The Role of Rural Geography
Many of the states with the worst cancer outcomes are also heavily rural. That matters for two connected reasons: people in rural areas are less likely to get screened, and once diagnosed, they often face longer travel times to reach oncologists or specialized treatment centers.
Research published in Frontiers in Public Health found that colorectal cancer survival is consistently lower in rural areas compared to urban ones. Over the past two decades, five-year survival improved by 2.9 to 4.3 percentage points in urban areas but only 0.6 to 1.5 percentage points in rural ones. Total mortality from colorectal cancer runs about 3.5 percentage points higher in rural communities. In rural settings, cancer-specific death rates overtake survival rates by the fifth year after diagnosis, compared to the sixth year in urban areas.

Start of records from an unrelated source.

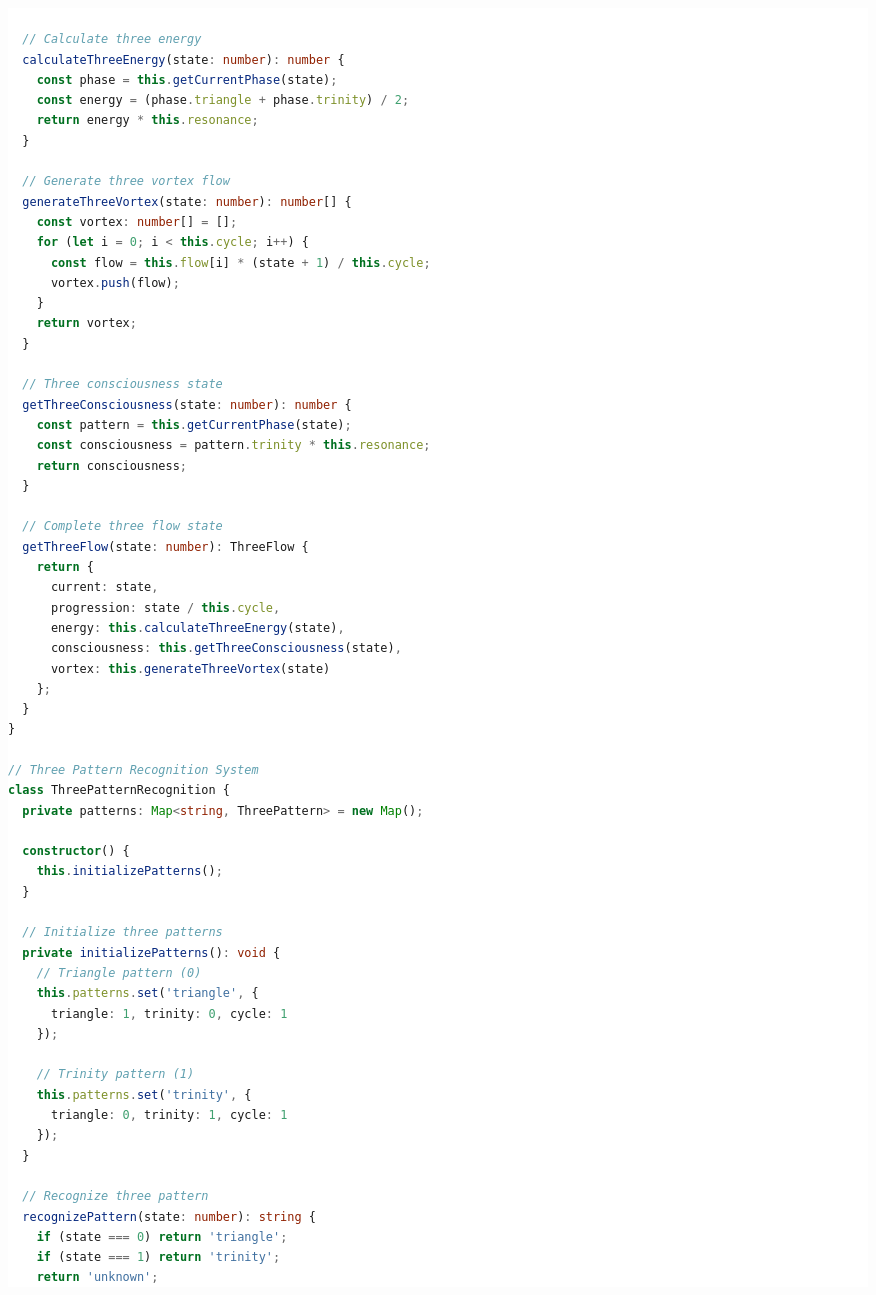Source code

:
 ```typescript
  
  // Calculate three energy
  calculateThreeEnergy(state: number): number {
    const phase = this.getCurrentPhase(state);
    const energy = (phase.triangle + phase.trinity) / 2;
    return energy * this.resonance;
  }
  
  // Generate three vortex flow
  generateThreeVortex(state: number): number[] {
    const vortex: number[] = [];
    for (let i = 0; i < this.cycle; i++) {
      const flow = this.flow[i] * (state + 1) / this.cycle;
      vortex.push(flow);
    }
    return vortex;
  }
  
  // Three consciousness state
  getThreeConsciousness(state: number): number {
    const pattern = this.getCurrentPhase(state);
    const consciousness = pattern.trinity * this.resonance;
    return consciousness;
  }
  
  // Complete three flow state
  getThreeFlow(state: number): ThreeFlow {
    return {
      current: state,
      progression: state / this.cycle,
      energy: this.calculateThreeEnergy(state),
      consciousness: this.getThreeConsciousness(state),
      vortex: this.generateThreeVortex(state)
    };
  }
}

// Three Pattern Recognition System
class ThreePatternRecognition {
  private patterns: Map<string, ThreePattern> = new Map();
  
  constructor() {
    this.initializePatterns();
  }
  
  // Initialize three patterns
  private initializePatterns(): void {
    // Triangle pattern (0)
    this.patterns.set('triangle', {
      triangle: 1, trinity: 0, cycle: 1
    });
    
    // Trinity pattern (1)
    this.patterns.set('trinity', {
      triangle: 0, trinity: 1, cycle: 1
    });
  }
  
  // Recognize three pattern
  recognizePattern(state: number): string {
    if (state === 0) return 'triangle';
    if (state === 1) return 'trinity';
    return 'unknown';
```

Screening rates reflect this gap. Mammography rates in high-mortality states like Kentucky (71.0%), West Virginia (70.5%), and Oklahoma (68.8%) all fall below the rates seen in northeastern states like Connecticut (80.7%), Rhode Island (80.7%), and Massachusetts (78.6%). Lower screening means cancers are found later, when they’re harder to treat.
Why Some Surprising States Rank High
Minnesota and Iowa appearing in the top five for cancer incidence catches many people off guard. These are states known for relatively healthy lifestyles and strong healthcare systems. Part of the explanation is that higher screening rates actually increase incidence numbers. When more people get screened, more cancers get detected, including early-stage cancers that might go undiagnosed elsewhere. Minnesota’s mammography rate is 75.8% and Iowa’s is 73.7%, both above the national average of 72.2%.

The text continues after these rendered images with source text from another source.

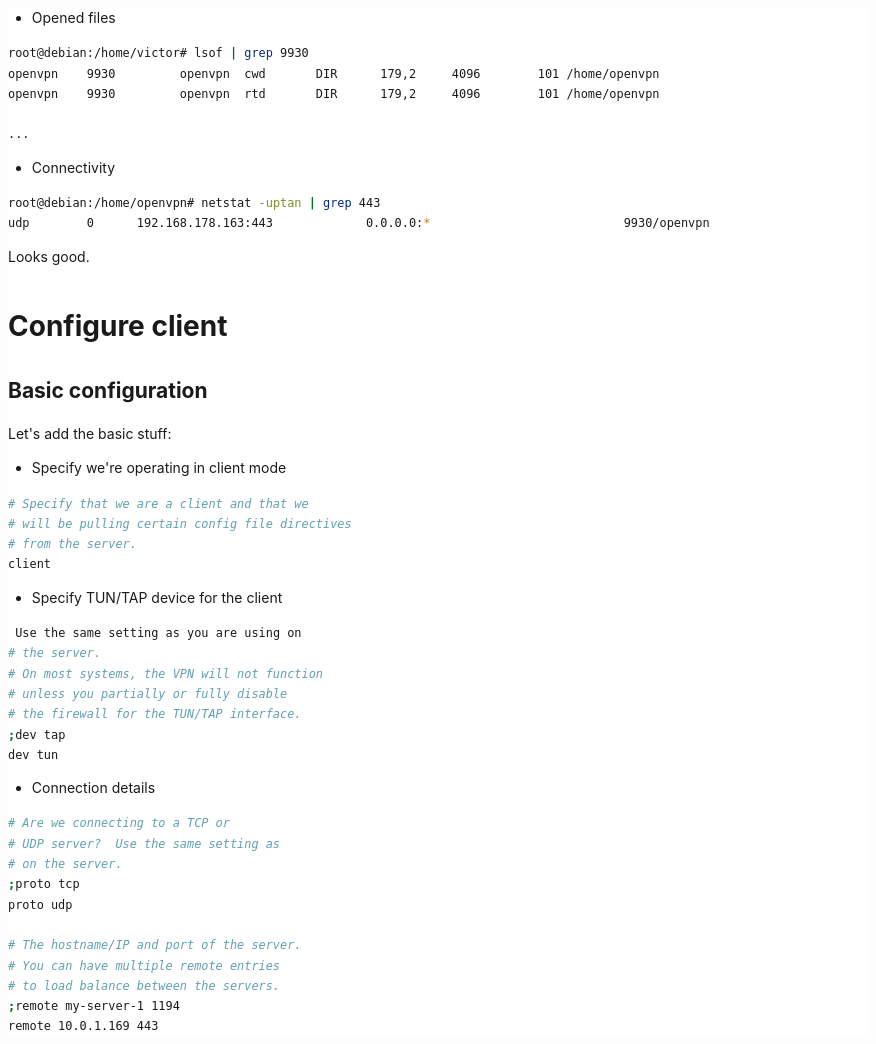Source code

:* Opened files

```.bash
root@debian:/home/victor# lsof | grep 9930
openvpn    9930         openvpn  cwd       DIR      179,2     4096        101 /home/openvpn
openvpn    9930         openvpn  rtd       DIR      179,2     4096        101 /home/openvpn

...
```

* Connectivity

```.bash
root@debian:/home/openvpn# netstat -uptan | grep 443
udp        0      192.168.178.163:443             0.0.0.0:*                           9930/openvpn    
```

Looks good.

# Configure client

## Basic configuration

Let's add the basic stuff:

* Specify we're operating in client mode 

```.bash
# Specify that we are a client and that we
# will be pulling certain config file directives
# from the server.
client
```

* Specify TUN/TAP device for the client

```.bash
 Use the same setting as you are using on
# the server.
# On most systems, the VPN will not function
# unless you partially or fully disable
# the firewall for the TUN/TAP interface.
;dev tap
dev tun
```

* Connection details

```.bash
# Are we connecting to a TCP or
# UDP server?  Use the same setting as
# on the server.
;proto tcp
proto udp

# The hostname/IP and port of the server.
# You can have multiple remote entries
# to load balance between the servers.
;remote my-server-1 1194
remote 10.0.1.169 443

```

Certain cancer types also skew these numbers. Utah, for example, has relatively low overall cancer rates but leads the nation in melanoma, with 42.7 cases per 100,000. The state’s high elevation, abundant outdoor recreation, and predominantly fair-skinned population all contribute. Similarly, states in the upper Midwest have elevated rates of certain cancers linked to factors like radon exposure, which is common in that region’s geology.
The key distinction is between being diagnosed with cancer and dying from it. States where high incidence is driven by thorough screening tend to catch cancers earlier and have better survival outcomes. States where high incidence is driven by preventable risk factors like smoking and obesity tend to also have high mortality, which is exactly the pattern seen in Kentucky, West Virginia, and Mississippi.